The first half of the year has been very busy from a transport perspective in Bristol, with the second half looking equally as interesting! Rob Hardyman, an Associate in our Bristol office, takes a look at the changes we have seen and will expect over the coming months.
Anyone who has tried to travel through Bristol city centre will understand that there are significant traffic issues and despite many efforts, unfortunately, there is no silver bullet solution to these problems. What this has meant, is that there is a diversification in modes of travel and transport used across the city.
It was announced earlier this year that the Voi e-Scooter trial will be extended to November 2022. In addition to this, a new generation of scooter was introduced which tries to address some of the usability issues of the original model.
In February, there was also the introduction of the Big Issue electric bikes, which are available for use on the same premise as the Voi scooters and should help to flatten out some of the hills across the city.
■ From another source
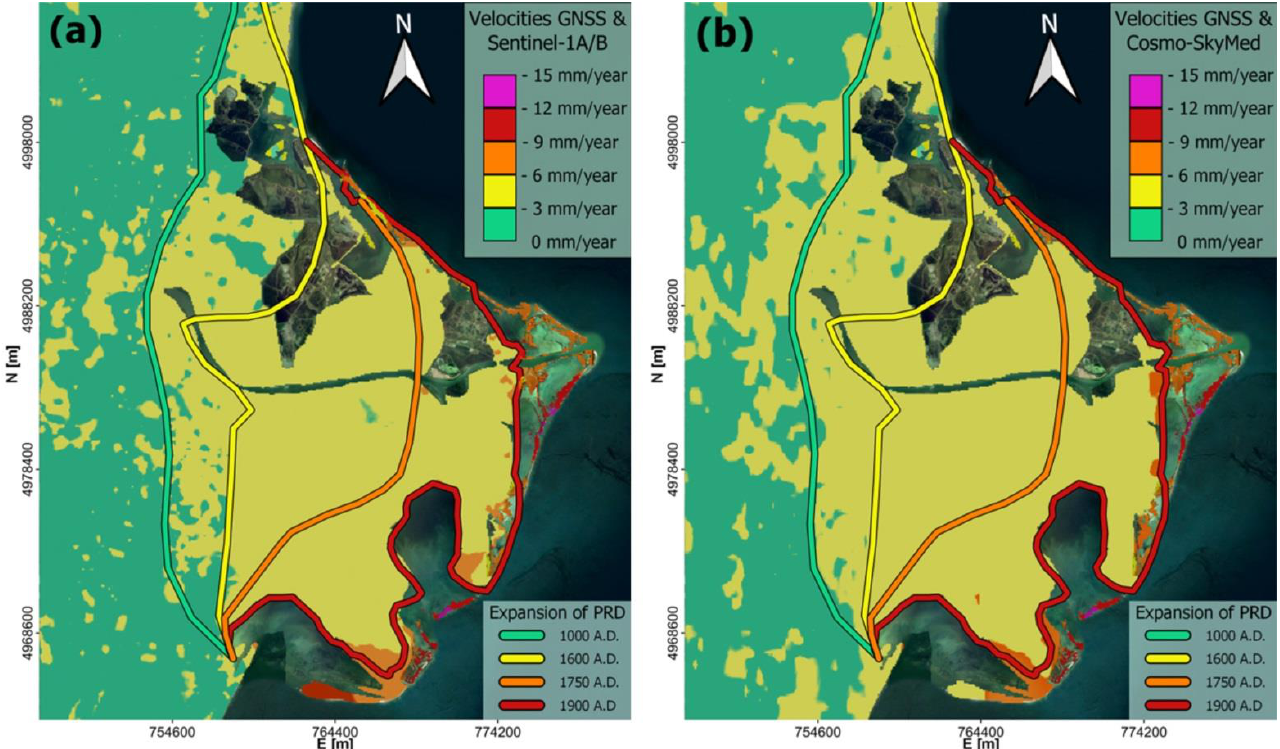
Figure 11. Interpolation of the available GNSS-Sentinel-1 ( a ) and GNSS-CSK ( b ) data over the study area using the Kriging method with a grid size of 150 m (regional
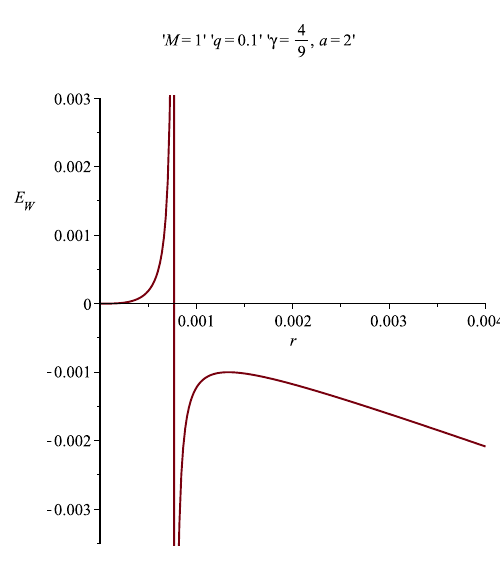
Figure 5. Weinberg energy versus the radial distance r .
Also in February, construction of a new £4.2 million railway station began at Portway Park and Ride in Shirehampton as part of the MetroWest programme. When the station opens later this year, it will be served by the recently improved half-hourly train services between Bristol Temple Meads and Severn Beach. The location of the station will complement the existing Park & Ride bus service and, be a useful extra transport option for the local community.
In April, the West of England Combined Authority was extremely successful in securing £105 million towards bus improvements across the region – this figure was 10% of the whole country’s bus budget, so it should help in bringing about some meaningful improvements to the services across the region.
In addition to this £105 million investment, WECA also secured £5.8 million to boost cycling and walking journeys within the city in May. This money will be used to provide dedicated cycle lanes along key routes through the city, pedestrainising high streets and improve existing pedestrian crossing facilities.
Looking into second half of the year and the future, the biggest change in the city will be the introduction of the Clean Air Zone (CAZ) which after much delay will be introduced on 28 November. As part of the measures, older and more polluting vehicles will be charged to enter the CAZ in the city centre. The charges are designed to encourage people to either address their travel habits or, update their vehicle, and funding is available to support those who need it.
The MetroWest programme is also looking to re-open the Portishead Line providing an hourly rail service between Portishead and Bristol Temple Meads with new stations at Pill and Portishead. The reopened rail line would bring over 50,000 people back into the direct catchment area of a rail station for the first time in over 60 years and will encourage them to travel into the city via rail.
We look forward to watching the progress of these schemes identified above and how they might help to address some of the congestion issues we see across the city and potentially unlock some new development sites in the region.